:: Task item ::
Give again, word for word, every line in the entries below from the line with "red flag, located at [left=299, top=154, right=327, bottom=208]" up to and including the line with "red flag, located at [left=96, top=172, right=111, bottom=210]", and no other line.

(Beginning of Record extracts)

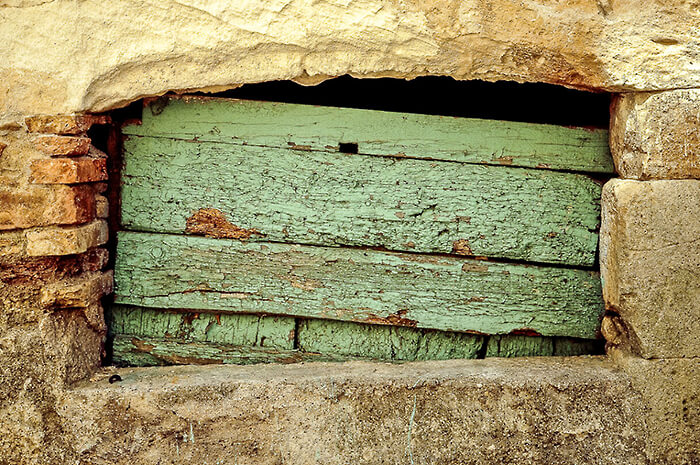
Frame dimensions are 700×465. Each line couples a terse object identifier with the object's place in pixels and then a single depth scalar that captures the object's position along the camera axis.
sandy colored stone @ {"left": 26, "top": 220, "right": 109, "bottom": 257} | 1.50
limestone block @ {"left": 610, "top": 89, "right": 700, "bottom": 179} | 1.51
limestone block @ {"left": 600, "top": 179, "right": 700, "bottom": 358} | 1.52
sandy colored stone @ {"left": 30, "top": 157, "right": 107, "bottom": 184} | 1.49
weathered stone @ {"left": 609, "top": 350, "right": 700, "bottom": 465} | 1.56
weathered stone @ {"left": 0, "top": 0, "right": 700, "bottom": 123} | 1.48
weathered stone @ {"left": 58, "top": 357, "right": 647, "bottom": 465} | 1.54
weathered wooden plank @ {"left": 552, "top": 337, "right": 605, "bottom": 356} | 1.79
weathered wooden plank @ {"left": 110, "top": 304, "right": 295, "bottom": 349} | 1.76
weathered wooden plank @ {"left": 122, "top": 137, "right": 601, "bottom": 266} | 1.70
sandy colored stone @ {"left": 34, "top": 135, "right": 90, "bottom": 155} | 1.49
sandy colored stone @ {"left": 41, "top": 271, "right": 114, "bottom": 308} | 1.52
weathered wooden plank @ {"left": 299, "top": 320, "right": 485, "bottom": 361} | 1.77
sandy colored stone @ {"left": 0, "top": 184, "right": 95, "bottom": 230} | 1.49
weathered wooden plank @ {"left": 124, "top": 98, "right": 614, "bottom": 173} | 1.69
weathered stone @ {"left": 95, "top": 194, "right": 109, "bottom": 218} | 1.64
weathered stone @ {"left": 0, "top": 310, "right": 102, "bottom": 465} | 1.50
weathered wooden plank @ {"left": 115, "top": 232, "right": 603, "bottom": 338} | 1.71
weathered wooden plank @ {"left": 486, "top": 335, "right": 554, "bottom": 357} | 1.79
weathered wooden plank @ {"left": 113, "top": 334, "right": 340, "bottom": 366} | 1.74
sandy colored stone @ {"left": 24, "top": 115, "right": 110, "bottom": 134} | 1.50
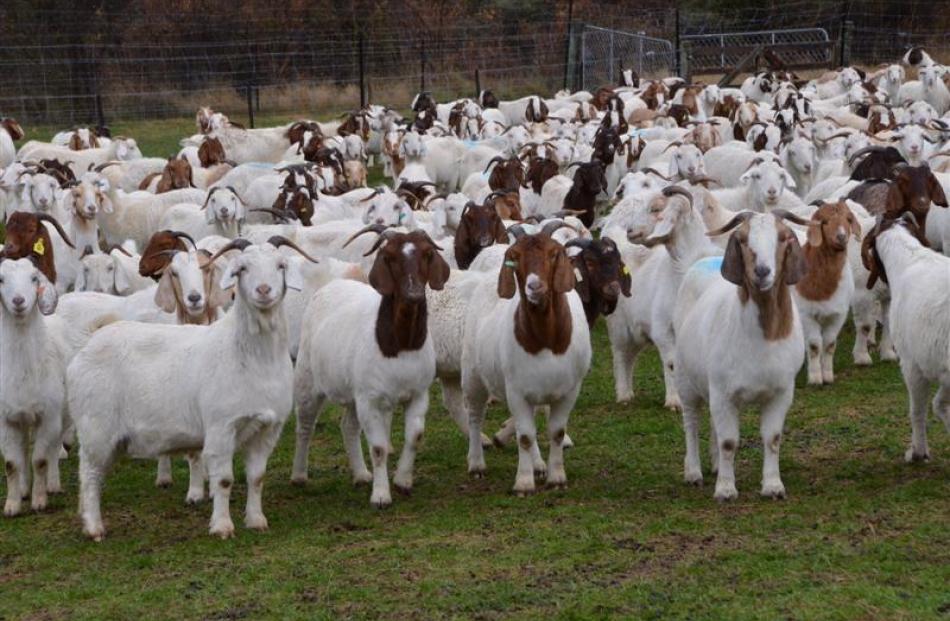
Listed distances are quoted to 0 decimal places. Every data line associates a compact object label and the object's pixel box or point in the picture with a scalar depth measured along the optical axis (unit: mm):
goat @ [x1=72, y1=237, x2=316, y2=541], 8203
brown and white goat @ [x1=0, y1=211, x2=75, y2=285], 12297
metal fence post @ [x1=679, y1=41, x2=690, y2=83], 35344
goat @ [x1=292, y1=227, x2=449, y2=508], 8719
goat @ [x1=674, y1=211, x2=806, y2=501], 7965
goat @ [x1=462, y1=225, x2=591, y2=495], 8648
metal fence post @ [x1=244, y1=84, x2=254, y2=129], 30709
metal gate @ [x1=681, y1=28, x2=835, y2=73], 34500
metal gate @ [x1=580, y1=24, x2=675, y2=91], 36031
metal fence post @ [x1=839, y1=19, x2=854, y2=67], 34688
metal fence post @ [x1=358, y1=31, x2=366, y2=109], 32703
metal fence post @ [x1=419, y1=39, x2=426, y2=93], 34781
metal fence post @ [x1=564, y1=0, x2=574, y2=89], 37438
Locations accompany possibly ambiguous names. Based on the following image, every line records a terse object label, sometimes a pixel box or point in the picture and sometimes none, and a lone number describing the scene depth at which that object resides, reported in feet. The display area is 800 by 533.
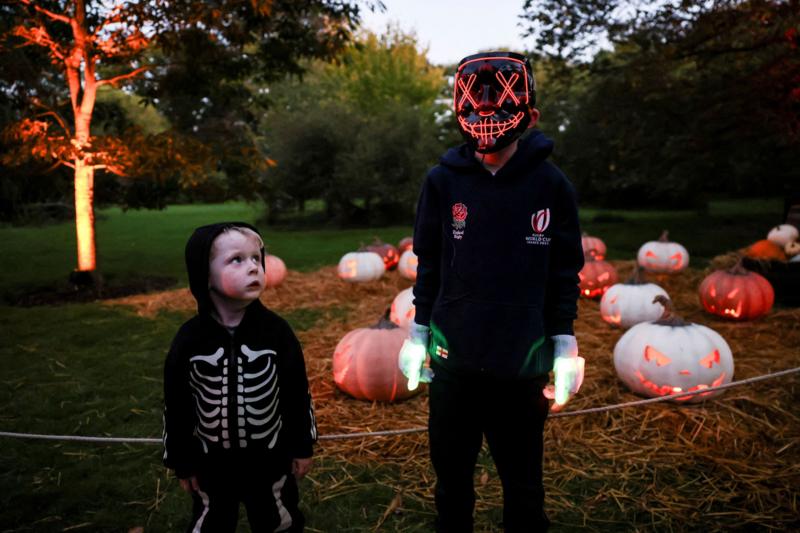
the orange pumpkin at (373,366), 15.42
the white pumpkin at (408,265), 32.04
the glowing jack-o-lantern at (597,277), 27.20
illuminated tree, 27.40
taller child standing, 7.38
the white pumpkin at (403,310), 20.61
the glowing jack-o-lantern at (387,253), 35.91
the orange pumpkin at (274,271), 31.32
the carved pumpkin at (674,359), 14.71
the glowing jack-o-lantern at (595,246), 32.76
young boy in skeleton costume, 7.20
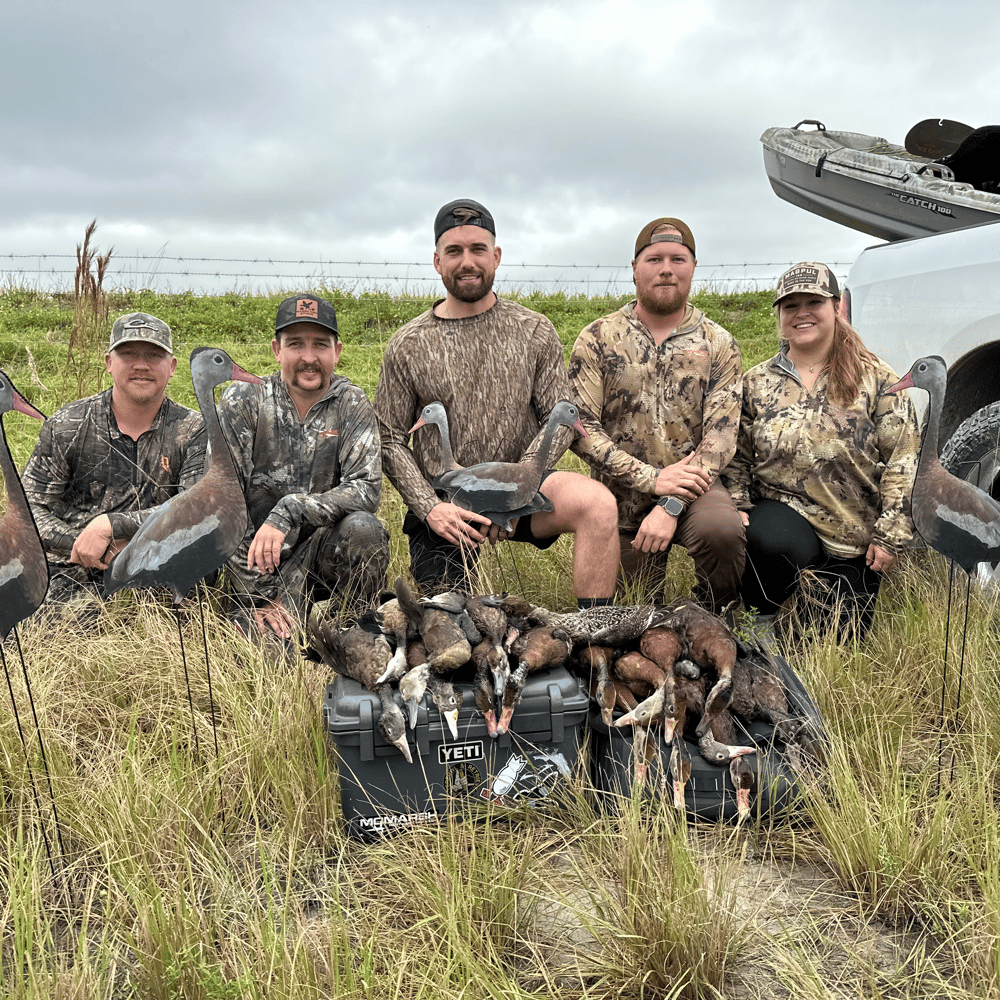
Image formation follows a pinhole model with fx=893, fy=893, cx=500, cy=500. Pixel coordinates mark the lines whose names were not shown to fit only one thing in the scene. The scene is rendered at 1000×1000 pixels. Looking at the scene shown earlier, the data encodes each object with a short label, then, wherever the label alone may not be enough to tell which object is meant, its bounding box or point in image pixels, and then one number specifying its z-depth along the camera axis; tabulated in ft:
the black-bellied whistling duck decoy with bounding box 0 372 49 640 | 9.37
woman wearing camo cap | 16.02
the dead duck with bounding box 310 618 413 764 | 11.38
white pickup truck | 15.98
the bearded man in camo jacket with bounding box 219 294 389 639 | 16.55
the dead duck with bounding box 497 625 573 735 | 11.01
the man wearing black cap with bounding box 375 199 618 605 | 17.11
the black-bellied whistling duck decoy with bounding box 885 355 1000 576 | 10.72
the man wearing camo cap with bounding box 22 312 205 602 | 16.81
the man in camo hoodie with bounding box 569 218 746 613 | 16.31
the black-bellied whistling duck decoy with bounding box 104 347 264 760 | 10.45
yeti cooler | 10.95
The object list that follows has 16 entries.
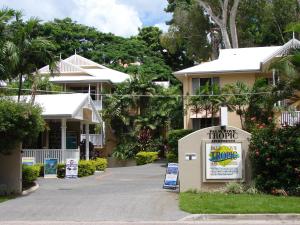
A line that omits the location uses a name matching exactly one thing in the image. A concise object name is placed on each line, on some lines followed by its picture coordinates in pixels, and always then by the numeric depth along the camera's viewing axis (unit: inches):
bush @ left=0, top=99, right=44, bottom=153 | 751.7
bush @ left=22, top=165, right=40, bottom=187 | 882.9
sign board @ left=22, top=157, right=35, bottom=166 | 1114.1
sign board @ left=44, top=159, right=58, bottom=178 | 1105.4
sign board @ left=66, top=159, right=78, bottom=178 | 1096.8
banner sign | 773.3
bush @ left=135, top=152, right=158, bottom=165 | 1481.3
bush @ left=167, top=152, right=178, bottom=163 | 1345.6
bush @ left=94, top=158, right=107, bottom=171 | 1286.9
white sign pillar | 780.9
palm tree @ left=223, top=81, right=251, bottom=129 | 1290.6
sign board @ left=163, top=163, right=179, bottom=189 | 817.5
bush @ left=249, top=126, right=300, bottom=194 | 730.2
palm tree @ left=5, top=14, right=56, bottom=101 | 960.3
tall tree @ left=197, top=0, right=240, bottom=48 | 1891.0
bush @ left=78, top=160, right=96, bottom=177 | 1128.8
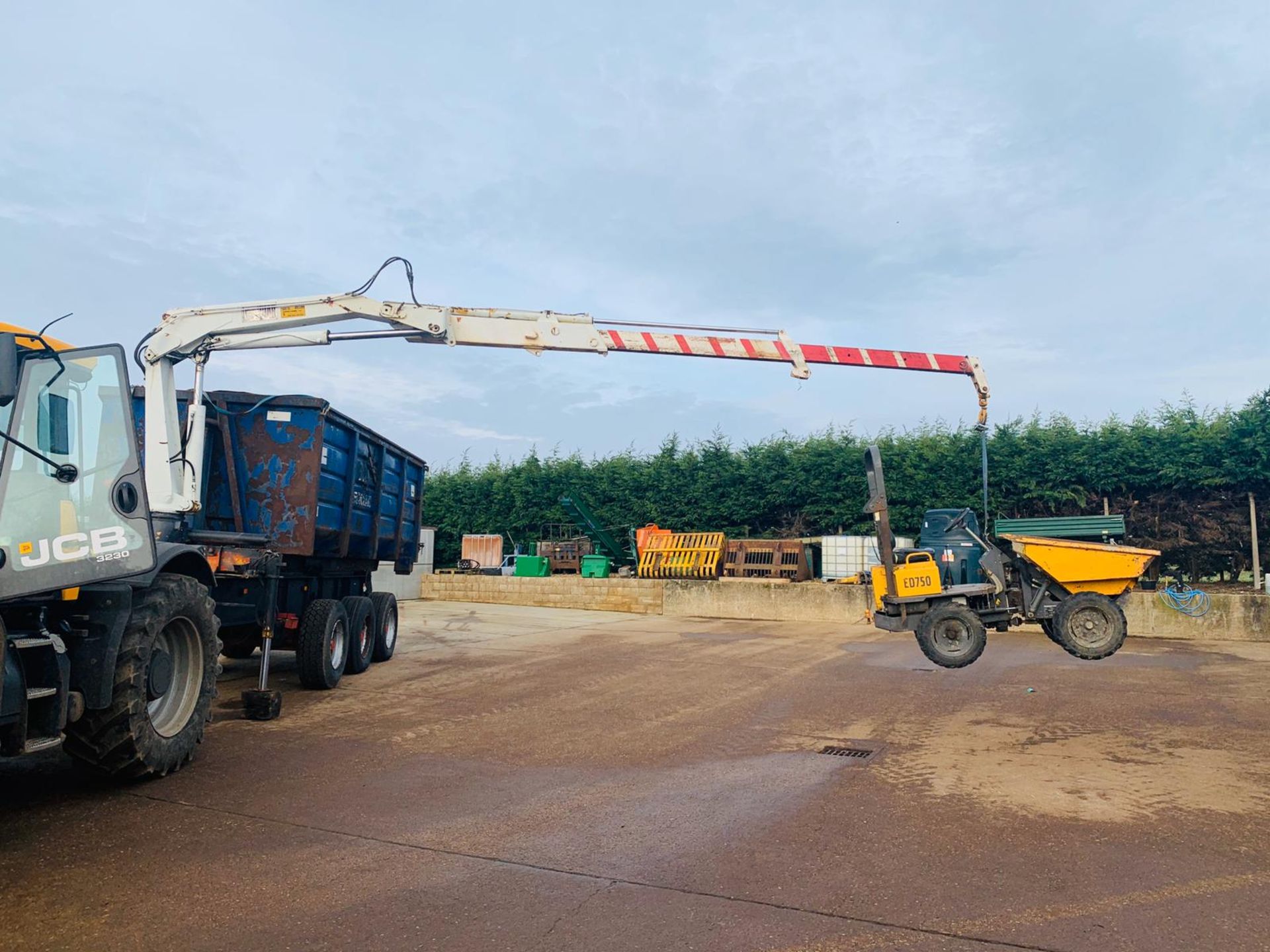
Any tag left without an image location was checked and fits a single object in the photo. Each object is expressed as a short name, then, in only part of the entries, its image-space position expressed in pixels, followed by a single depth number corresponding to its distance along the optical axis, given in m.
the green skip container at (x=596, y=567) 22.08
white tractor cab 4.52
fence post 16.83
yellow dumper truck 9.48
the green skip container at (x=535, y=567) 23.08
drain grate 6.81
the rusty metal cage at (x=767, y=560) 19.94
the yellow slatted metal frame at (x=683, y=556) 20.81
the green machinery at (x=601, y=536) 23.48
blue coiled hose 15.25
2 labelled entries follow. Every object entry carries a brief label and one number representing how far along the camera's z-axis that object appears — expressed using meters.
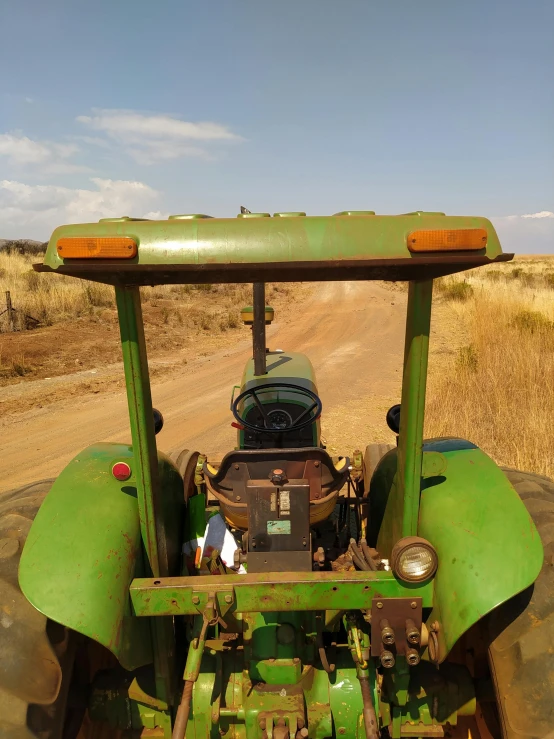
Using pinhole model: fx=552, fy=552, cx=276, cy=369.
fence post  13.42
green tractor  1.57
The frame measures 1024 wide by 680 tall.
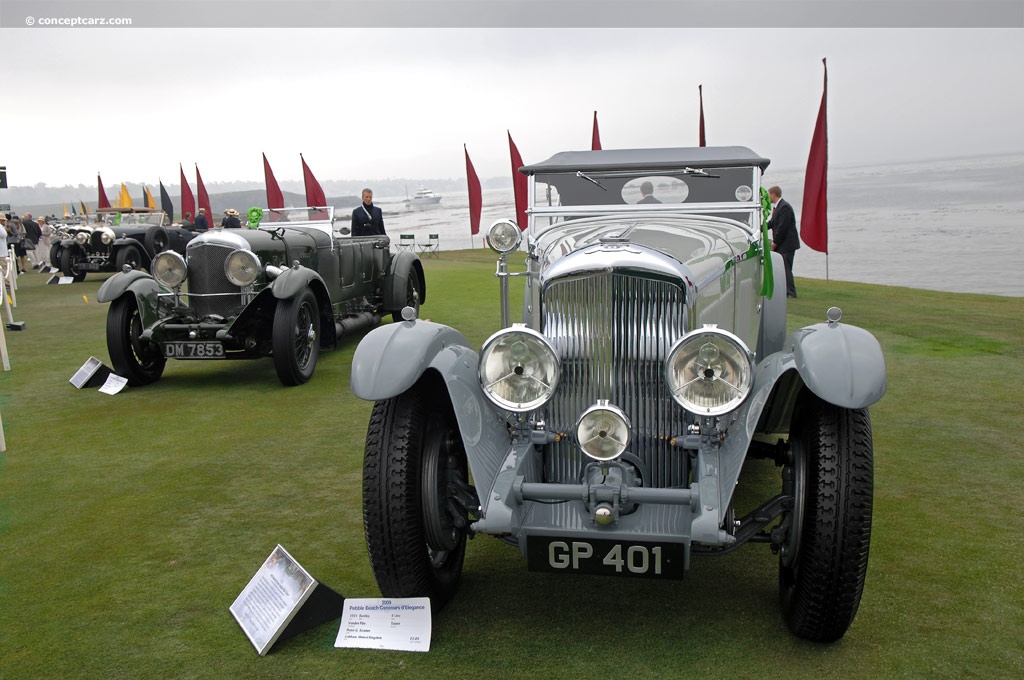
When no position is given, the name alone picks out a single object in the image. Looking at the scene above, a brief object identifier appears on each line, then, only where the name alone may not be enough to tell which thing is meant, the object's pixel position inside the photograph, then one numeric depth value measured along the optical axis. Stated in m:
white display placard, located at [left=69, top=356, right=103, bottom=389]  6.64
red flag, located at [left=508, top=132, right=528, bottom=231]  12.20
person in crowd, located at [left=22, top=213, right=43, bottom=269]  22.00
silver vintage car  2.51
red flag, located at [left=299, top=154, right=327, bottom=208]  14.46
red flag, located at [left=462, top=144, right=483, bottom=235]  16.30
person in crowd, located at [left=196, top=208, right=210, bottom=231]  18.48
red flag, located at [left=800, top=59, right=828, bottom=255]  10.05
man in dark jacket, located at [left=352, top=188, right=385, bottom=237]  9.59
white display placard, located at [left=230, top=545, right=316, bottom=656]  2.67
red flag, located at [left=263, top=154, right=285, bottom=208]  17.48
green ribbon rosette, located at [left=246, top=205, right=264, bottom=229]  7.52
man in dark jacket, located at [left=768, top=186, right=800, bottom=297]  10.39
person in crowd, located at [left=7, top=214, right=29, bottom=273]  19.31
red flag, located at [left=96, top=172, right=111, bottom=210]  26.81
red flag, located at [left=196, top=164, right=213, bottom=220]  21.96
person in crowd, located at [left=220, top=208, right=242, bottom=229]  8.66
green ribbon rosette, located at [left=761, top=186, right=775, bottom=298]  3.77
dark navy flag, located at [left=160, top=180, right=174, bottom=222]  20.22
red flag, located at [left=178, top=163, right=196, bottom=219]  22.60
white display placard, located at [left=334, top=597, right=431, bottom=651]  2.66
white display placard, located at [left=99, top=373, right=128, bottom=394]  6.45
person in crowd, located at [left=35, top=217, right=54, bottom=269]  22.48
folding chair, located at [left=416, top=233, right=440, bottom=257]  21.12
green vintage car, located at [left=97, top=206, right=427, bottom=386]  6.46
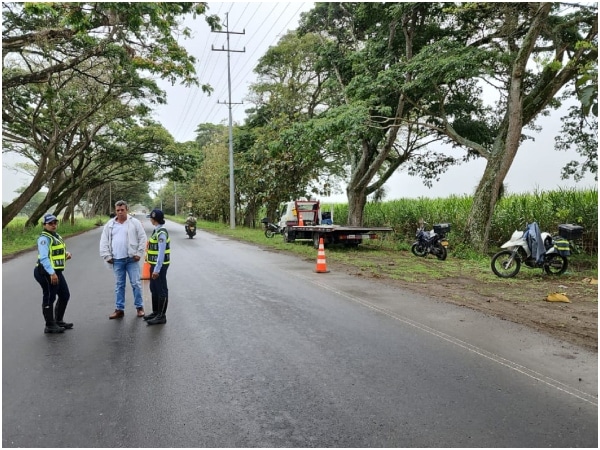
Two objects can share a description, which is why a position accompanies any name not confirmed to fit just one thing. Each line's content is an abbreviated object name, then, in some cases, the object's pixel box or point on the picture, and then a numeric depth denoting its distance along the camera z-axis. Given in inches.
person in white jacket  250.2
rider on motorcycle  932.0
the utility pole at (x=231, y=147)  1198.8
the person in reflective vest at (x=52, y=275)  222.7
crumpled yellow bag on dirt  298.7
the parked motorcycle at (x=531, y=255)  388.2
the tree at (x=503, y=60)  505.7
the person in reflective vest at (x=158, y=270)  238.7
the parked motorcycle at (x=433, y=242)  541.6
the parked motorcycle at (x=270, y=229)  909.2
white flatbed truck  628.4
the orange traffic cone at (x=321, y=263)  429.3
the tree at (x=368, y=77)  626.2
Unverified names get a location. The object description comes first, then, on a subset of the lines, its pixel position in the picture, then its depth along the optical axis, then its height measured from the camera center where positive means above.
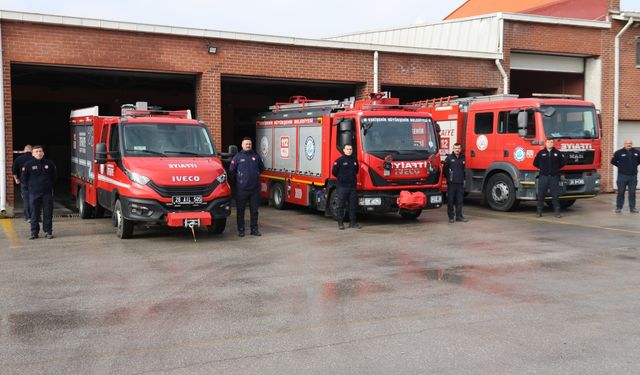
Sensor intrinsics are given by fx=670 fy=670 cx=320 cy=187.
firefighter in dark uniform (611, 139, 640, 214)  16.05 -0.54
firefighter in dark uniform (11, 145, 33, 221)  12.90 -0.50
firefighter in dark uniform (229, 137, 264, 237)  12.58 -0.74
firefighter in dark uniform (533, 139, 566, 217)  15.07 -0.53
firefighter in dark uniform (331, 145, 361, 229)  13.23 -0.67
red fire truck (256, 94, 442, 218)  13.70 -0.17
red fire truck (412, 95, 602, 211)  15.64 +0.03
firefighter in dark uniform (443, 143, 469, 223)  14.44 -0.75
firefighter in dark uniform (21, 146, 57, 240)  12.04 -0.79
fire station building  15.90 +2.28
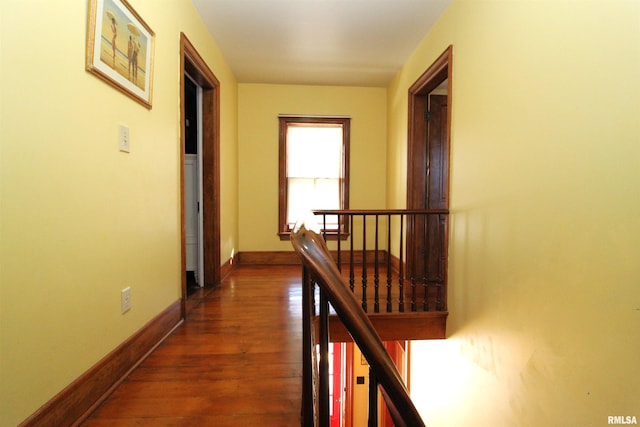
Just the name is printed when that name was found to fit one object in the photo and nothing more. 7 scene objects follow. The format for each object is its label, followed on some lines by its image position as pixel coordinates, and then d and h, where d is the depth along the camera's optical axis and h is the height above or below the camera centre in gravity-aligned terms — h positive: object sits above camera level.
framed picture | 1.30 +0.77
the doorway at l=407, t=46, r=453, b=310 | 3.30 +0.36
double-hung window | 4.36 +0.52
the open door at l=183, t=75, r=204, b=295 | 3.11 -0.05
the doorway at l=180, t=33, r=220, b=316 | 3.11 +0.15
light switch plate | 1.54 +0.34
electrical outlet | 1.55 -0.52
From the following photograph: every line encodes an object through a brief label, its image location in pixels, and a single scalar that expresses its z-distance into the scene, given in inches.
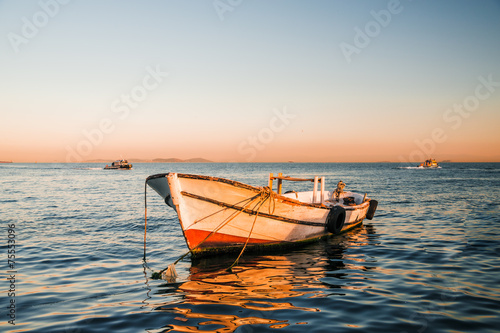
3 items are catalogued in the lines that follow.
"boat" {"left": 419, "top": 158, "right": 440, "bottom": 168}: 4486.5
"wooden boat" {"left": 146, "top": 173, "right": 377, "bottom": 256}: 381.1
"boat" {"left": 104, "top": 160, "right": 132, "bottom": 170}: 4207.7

(End of Record extracts)

:: Expected output ::
red flag, located at [left=299, top=154, right=327, bottom=208]  14.46
red flag, located at [left=462, top=144, right=483, bottom=235]  16.30
person in crowd, located at [left=196, top=208, right=210, bottom=231]  18.48
red flag, located at [left=800, top=59, right=828, bottom=255]  10.05
man in dark jacket, located at [left=352, top=188, right=385, bottom=237]  9.59
white display placard, located at [left=230, top=545, right=316, bottom=656]  2.67
red flag, located at [left=263, top=154, right=285, bottom=208]  17.48
green ribbon rosette, located at [left=246, top=205, right=264, bottom=229]  7.52
man in dark jacket, located at [left=768, top=186, right=800, bottom=297]  10.39
person in crowd, located at [left=7, top=214, right=29, bottom=273]  19.31
red flag, located at [left=96, top=172, right=111, bottom=210]  26.81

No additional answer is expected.